I haven’t blogged for eight months, indeed not regularly for around a year, an effect of being smacked down by the twisted ideology of an austerity-fixated government and left reeling by a welfare system that is being systematically dismantled. My last blog post ‘Living a Half Life‘ was written in the grip of a severe depression, (a close friend of thirty years seriously thought, at one point, that I was close to suicide), which was the direct result of all I had experienced and at a time when I was still depending on friends for financial and emotional support. It took until a few days before Christmas for me to receive any money, (ironically this was three years worth of back payments as the CPAG advisor discovered I had been paid at the wrong, lower, rate upon transfer from Incapacity Benefit to Employment Support Allowance), and it wasn’t until the early New Year that I started to receive the regular payments of lower rate JSA, pending my appeal. The appeal was finally heard on 22nd February which was, to be honest, pretty dreadful and I left not knowing the Tribunal decision. Both the CPAG advisor and I thought the appeal had been lost, but finally on the following Friday I received a letter stating that the Tribunal had found in my favour. However, rather than being placed back in the higher rated ‘Support Group’ that I’d been in prior to October 3rd, I was placed in the ‘Work Related Activity Group’. On advice this is being challenged and I’m waiting to hear if the decision will be revised, but thankfully I’m back in receipt of regular ESA payments and the requirement to look for work and attend training as required under JSA has ceased.

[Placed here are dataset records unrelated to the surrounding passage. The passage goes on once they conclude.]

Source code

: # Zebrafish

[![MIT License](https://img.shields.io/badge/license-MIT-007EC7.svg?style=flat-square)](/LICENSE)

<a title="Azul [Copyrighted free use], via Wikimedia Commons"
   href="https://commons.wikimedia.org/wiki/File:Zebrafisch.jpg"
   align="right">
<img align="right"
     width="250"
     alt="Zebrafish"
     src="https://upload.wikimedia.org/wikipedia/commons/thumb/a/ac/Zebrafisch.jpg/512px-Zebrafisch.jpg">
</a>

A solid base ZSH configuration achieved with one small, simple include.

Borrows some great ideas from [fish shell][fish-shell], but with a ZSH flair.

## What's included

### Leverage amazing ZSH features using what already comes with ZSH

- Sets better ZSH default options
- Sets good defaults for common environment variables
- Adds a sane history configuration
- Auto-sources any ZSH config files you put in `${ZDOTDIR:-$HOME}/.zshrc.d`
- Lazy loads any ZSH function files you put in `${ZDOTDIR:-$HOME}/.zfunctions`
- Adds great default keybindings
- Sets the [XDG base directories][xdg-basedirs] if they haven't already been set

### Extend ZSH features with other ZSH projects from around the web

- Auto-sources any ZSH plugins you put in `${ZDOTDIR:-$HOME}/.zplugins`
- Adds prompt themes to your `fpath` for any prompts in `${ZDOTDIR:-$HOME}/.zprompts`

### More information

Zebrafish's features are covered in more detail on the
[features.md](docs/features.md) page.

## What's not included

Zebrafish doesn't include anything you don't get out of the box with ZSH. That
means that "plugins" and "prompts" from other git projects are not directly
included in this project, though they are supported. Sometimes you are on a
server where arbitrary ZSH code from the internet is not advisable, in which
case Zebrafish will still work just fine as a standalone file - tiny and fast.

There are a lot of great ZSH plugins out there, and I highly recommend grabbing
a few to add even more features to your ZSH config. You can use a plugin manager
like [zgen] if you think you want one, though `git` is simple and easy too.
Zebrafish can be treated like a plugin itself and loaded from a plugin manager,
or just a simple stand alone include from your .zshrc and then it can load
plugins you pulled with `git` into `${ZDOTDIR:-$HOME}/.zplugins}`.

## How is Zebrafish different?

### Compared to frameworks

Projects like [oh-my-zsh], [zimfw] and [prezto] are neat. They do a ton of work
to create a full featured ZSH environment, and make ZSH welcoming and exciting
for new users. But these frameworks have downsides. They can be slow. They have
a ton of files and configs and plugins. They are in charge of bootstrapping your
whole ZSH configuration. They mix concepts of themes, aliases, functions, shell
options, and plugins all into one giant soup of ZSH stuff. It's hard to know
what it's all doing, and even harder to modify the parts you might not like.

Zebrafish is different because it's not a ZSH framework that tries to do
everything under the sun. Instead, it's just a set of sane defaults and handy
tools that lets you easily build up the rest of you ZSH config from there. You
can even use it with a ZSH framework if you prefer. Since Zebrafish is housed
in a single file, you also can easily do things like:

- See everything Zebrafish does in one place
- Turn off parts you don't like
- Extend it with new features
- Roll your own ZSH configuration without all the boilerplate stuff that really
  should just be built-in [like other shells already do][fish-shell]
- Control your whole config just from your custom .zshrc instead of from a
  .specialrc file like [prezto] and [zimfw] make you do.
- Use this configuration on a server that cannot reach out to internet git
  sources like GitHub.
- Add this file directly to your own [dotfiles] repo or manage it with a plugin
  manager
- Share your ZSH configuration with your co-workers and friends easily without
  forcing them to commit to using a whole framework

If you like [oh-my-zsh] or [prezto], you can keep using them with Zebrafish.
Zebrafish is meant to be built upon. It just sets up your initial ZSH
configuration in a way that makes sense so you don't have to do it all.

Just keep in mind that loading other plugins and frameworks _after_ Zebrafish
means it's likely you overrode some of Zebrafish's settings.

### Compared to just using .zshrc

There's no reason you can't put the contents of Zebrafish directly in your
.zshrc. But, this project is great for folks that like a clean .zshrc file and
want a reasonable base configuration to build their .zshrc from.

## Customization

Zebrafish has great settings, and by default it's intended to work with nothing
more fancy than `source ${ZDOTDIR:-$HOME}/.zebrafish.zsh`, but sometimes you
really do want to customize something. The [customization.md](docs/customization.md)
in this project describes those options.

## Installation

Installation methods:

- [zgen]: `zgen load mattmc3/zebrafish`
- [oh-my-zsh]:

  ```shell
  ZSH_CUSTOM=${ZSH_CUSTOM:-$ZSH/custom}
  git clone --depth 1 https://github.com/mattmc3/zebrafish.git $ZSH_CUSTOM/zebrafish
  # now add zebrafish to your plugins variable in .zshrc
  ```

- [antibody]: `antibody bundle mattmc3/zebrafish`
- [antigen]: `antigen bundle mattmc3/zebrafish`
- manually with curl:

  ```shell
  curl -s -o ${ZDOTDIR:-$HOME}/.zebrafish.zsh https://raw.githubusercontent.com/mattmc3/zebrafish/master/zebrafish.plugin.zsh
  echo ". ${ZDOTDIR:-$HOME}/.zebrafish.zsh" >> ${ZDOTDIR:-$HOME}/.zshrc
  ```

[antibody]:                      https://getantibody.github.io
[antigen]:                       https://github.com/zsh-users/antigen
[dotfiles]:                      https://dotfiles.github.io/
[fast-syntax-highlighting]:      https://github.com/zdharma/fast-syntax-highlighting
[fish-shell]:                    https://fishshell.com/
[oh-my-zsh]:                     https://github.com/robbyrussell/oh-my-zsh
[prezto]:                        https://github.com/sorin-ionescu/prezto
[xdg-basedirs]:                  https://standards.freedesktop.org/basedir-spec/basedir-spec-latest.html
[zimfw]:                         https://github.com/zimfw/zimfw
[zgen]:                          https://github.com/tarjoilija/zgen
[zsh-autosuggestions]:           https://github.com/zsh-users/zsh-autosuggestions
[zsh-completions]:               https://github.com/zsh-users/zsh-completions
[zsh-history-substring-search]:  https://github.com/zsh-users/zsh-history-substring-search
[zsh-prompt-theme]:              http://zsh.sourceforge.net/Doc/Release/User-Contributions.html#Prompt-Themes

The requirement to be assessed for Personal Independence Payment still hangs over me, something that I dread given my experience with the Work Capability Assessment. PIP replaces DLA, something I been in receipt since becoming disabled in 30 years ago and had been granted for life. I can only wait and hope that the DWP shows good sense and decency. Forcing people to undergo cruel and unnecessary Work Capability and Personal Independence Payment assessments when they could quite easily and far more cheaply be transferred to the new payments saves no money and thoroughly demeans disabled and sick people. It puts our physical and mental well-being at risk and all the more so when money is stopped and people are forced to appeal, only to then win at that appeal at huge extra cost to the public purse.

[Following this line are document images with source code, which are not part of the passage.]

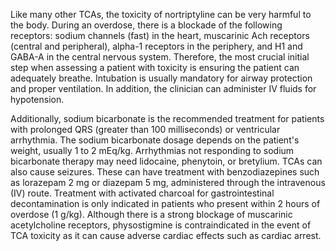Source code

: Like many other TCAs, the toxicity of nortriptyline can be very harmful to the body. During an overdose, there is a blockade of the following receptors: sodium channels (fast) in the heart, muscarinic Ach receptors (central and peripheral), alpha-1 receptors in the periphery, and H1 and GABA-A in the central nervous system. Therefore, the most crucial initial step when assessing a patient with toxicity is ensuring the patient can adequately breathe. Intubation is usually mandatory for airway protection and proper ventilation. In addition, the clinician can administer IV fluids for hypotension.

Additionally, sodium bicarbonate is the recommended treatment for patients with prolonged QRS (greater than 100 milliseconds) or ventricular arrhythmia. The sodium bicarbonate dosage depends on the patient's weight, usually 1 to 2 mEq/kg. Arrhythmias not responding to sodium bicarbonate therapy may need lidocaine, phenytoin, or bretylium. TCAs can also cause seizures. These can have treatment with benzodiazepines such as lorazepam 2 mg or diazepam 5 mg, administered through the intravenous (IV) route. Treatment with activated charcoal for gastrointestinal decontamination is only indicated in patients who present within 2 hours of overdose (1 g/kg). Although there is a strong blockage of muscarinic acetylcholine receptors, physostigmine is contraindicated in the event of TCA toxicity as it can cause adverse cardiac effects such as cardiac arrest.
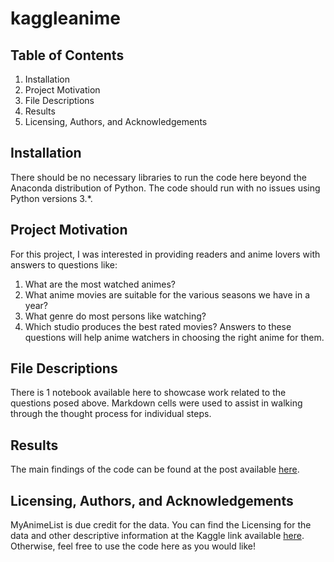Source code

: # kaggleanime
## Table of Contents
  1. Installation
  2. Project Motivation
  3. File Descriptions
  4. Results
  5. Licensing, Authors, and Acknowledgements

## Installation
There should be no necessary libraries to run the code here beyond the Anaconda distribution of Python. The code should run with no issues using Python versions 3.*.

## Project Motivation
For this project, I was interested in providing readers and anime lovers with answers to questions like:
1. What are the most watched animes?
2. What anime movies are suitable for the various seasons we have in a year?
3. What genre do most persons like watching?
4. Which studio produces the best rated movies?
Answers to these questions will help anime watchers in choosing the right anime for them.

## File Descriptions
There is 1 notebook available here to showcase work related to the questions posed above. Markdown cells were used to assist in walking through the thought process for individual steps.

## Results
The main findings of the code can be found at the post available <a href='https://medium.com/@davidalabintei97/do-you-want-to-watch-the-best-anime-in-the-last-5-years-3683e3d017ee'>here</a>.

## Licensing, Authors, and Acknowledgements
MyAnimeList is due credit for the data. You can find the Licensing for the data and other descriptive information at the Kaggle link available <a href='https://www.kaggle.com/datasets/tarundalal/anime-dataset?resource=download'>here</a>. Otherwise, feel free to use the code here as you would like!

Blogging and writing wasn’t the only thing that I found myself unable to do when things were at their worst. I had enthusiastically and happily organised a community Fun Palace on 1st October as part of the Fun Palaces weekend and whilst it had been a great success I failed miserably to undertake any of the follow up required, yet as with all they do the brilliant Fun Palaces team were incredibly kind and understanding. My plans for more community planters stopped, as did trying to organise a ‘Little Free Library’, my social life – such as it was – ceased, and I took almost no interest in anything else that matters a great deal to me.

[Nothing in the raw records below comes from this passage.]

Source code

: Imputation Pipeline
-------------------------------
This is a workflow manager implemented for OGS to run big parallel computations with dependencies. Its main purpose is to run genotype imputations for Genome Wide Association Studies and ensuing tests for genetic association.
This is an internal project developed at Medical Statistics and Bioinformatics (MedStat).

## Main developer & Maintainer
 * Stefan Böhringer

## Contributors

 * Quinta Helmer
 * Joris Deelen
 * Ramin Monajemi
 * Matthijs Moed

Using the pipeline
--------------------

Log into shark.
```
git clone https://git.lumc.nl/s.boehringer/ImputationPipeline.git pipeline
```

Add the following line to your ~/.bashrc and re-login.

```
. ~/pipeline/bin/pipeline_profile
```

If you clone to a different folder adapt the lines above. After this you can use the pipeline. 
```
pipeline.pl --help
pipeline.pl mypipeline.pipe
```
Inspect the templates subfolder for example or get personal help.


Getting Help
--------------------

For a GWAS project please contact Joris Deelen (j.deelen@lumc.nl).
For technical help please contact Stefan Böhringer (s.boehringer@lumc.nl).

The majority of the certainties of my life suddenly seemed to come crashing down around my ears on 3rd October last year, and whilst things are brighter than when I last wrote in November I’m still coping with depression. Gradually since February I’ve been slowly getting involved in my community and taking up the plans and activities that had been stopped. For the first time in three years I’ve had a proper holiday, spending a much needed and very welcome couple of weeks with friends and family which did me a power of good.  Although I’m nowhere near as bad as eight months ago my confidence still hasn’t fully recovered, (I’m not too confident at the best of times), I still have moments of panic and fear, and I still suffer bouts of paranoia. But I’m getting stronger, strong enough now to be able to put a toe in the water and blog again. The fact that I’ve got through the worst that the DWP threw at me and I am recovering mentally is due in no small way to a group of incredibly loyal, understanding and generous friends – old and new – who continue to give me the support and space I need. There are strangers, too, who through social media have become friends and encouraged me when I was at my lowest. I appreciate each act of kindness equally and hope to behave in an equally generous way to others.